Our Sam is 6 months old and every time I put in the crate I close the door always. 
So none of this in and out at will and unsupervised. During the day he outside on his day bed or if we need to go out he is crated or he comes with us.
We do not feed inside the crate. Other than Kongs or Nylabone. He drinks water outside also but if we go away for longer time water inside crate is advisable.


----------



## hollyandnick (Apr 28, 2011)

Thank you for your thoughts. I should preference that her crate can be seen from our dining room table, where I sit working on the computer (we are in an apt in NYC). So, when she goes in herself to chew a toy I tend to close the door. But, I can always see her. We feed in the crate as that was what the breeder recommended and it has worked well. I am worried about having water in there as she will drink too much and pee.


----------



## datacan (May 15, 2011)

I see, thank you for elaborating.
I assume Lucy is doing her business (if applicable) either in the bathroom or the balcony. Either way, she must be taken to the potty area every now and then. I would have her on a leash even inside the house if we are at home. May not need to be anchored at all (although I would anchor it) just dragging around is OK. If we leave I would put the little dog inside the crate and lock it.

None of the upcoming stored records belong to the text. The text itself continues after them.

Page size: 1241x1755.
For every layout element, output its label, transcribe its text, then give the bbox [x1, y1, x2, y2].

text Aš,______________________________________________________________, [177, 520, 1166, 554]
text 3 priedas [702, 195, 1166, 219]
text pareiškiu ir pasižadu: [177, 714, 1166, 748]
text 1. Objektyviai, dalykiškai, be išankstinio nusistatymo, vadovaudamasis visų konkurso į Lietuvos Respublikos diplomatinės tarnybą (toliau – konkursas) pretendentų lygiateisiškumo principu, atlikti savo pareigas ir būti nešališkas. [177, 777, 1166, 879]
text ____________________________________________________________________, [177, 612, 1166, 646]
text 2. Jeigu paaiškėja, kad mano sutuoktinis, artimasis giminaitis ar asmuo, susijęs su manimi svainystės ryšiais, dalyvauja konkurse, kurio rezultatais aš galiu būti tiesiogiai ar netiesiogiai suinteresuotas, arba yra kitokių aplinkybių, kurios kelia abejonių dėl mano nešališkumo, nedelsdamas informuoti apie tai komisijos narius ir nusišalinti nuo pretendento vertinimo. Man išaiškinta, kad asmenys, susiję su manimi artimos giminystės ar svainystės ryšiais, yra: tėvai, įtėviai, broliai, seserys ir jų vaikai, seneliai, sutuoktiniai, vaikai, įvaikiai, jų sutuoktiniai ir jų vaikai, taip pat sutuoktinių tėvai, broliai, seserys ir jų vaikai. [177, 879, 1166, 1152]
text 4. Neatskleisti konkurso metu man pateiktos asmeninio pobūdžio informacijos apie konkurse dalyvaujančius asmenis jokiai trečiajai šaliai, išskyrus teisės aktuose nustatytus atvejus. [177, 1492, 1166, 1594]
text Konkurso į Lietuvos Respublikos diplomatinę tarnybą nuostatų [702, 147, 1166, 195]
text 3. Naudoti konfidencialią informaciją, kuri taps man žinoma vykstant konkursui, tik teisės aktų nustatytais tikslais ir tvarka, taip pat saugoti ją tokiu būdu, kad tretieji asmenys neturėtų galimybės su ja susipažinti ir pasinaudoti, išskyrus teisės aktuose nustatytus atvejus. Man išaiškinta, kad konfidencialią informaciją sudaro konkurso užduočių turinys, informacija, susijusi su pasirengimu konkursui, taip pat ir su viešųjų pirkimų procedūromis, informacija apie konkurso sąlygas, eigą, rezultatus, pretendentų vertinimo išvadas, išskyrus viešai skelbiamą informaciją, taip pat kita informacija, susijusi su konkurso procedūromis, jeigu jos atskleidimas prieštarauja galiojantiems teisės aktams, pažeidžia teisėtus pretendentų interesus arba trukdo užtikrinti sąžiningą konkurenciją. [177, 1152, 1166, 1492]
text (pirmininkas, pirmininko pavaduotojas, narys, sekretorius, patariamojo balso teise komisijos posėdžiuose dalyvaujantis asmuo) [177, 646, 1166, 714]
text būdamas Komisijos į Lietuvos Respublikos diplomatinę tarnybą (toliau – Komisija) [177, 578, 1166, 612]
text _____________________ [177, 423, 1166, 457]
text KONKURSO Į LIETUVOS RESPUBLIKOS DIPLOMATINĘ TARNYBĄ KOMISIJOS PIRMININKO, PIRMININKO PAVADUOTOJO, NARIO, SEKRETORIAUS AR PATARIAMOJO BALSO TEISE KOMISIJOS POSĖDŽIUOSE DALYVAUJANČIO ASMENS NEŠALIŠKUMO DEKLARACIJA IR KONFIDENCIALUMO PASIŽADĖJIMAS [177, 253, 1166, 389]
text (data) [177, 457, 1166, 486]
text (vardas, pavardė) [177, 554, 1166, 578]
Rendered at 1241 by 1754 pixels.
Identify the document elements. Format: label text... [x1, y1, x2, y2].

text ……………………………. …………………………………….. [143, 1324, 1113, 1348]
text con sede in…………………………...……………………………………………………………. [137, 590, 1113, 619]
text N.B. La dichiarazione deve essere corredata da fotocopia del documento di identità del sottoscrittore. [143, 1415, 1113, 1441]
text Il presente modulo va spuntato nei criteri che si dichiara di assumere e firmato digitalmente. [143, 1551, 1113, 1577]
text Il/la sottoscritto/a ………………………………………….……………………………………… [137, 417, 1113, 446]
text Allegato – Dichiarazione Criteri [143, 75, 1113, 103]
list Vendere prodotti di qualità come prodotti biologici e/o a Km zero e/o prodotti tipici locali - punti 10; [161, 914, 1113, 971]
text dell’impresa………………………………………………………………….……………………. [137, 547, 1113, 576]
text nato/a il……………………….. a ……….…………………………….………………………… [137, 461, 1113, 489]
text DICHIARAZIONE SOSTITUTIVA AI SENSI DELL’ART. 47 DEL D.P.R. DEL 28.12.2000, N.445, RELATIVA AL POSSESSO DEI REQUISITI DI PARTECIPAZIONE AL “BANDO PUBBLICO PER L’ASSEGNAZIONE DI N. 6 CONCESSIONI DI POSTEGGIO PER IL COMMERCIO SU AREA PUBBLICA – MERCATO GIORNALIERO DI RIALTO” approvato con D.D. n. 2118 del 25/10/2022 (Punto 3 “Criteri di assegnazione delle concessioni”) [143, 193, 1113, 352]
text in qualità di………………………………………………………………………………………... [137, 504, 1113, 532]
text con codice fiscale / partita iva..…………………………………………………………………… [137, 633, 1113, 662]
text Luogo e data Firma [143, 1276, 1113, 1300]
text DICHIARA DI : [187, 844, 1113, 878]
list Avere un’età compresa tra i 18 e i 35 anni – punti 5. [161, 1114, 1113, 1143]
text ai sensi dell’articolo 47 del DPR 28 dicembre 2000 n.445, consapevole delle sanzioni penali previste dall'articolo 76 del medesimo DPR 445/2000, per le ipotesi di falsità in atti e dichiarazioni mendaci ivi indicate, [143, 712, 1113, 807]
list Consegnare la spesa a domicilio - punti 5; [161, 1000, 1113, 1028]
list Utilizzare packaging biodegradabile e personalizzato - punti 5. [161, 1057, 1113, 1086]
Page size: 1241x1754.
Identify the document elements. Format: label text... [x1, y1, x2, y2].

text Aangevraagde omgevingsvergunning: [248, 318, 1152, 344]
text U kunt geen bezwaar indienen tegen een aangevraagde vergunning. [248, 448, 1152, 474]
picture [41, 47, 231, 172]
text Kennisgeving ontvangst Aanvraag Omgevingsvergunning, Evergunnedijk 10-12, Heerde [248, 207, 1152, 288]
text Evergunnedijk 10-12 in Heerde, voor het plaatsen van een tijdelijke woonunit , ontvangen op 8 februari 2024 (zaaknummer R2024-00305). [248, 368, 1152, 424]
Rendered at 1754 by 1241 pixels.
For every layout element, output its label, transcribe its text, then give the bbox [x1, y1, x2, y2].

She may pee out of excitement or she really has to go and is a little confused. 
One other possibility, she may have a UTI and may need antibiotics. A quick visit to the vet will clear it.

--------------
Sam's breeder also asked us to feed inside the crate but we changed once Sam was older. We were asked to provide water inside at all times if feeding dry kibble. Or, add warm water and soak for 5 min, this way we can eliminate the water inside the crate. Dogs in general don't like a wet den. We still have to offer water outside which is every time Sam goes outside to potty. They should have access to water as needed otherwise the kidneys will be stressed, IMO.


----------



## hollyandnick (Apr 28, 2011)

When I am home and Lucy needs to go potty she sits by the door asking to go out and we go outside. She is very good about waiting for the elevator, in the elevator, walking through the lobby to the street. She is totally trained that way. She had been for the most part fine in the crate until vacation. She is getting better, but still not able to stay in the crate for more than 1.5 hrs now without freaking out. I always take her out to potty before she goes in. When fed her food is mixed with wet food and water. Afterwards, she is let out and goes to drink, which is always out in the kitchen. I think it is more anxiety than anything else. Since, someone was always around her on vacation. She will be 5 months tomorrow. Trying to figure out how to rectify that. Lucy sleeps through the night 8+ hours without waking to potty, so I dont think it is a UTI.


----------



## datacan (May 15, 2011)

Hi, looks like you may have answered your own question 
Potty rules may have been broken while on vacation. 
A potty training refresher course may be in order. Shorter time before going outside. It takes 2 weeks to set the habit.
Does Lucy pee in her crate after the vacation?

Our Sam took quite some time to learn to go outside. While we live in a house, his crate is in the master on the second floor. I had to carry him outside every time. He was too small to go up or down the stairs. Sammy was smart, even after he was able to use the stairs he would walk all the way to the staircase, lie down and and pee rather than go down the stairs and wait for 2 doors to open. At 3.5 months I still had to carry him. The trick was not to allow him to pause before the first step down the stairs.
He is fully conditioned but I got used to going outside with him ever time, rain or shine, night or day (so perhaps we have this in common). I can catch his poo and water where he pees. Sam's pee is a wonderfull fertilizer, once diluted enough.


----------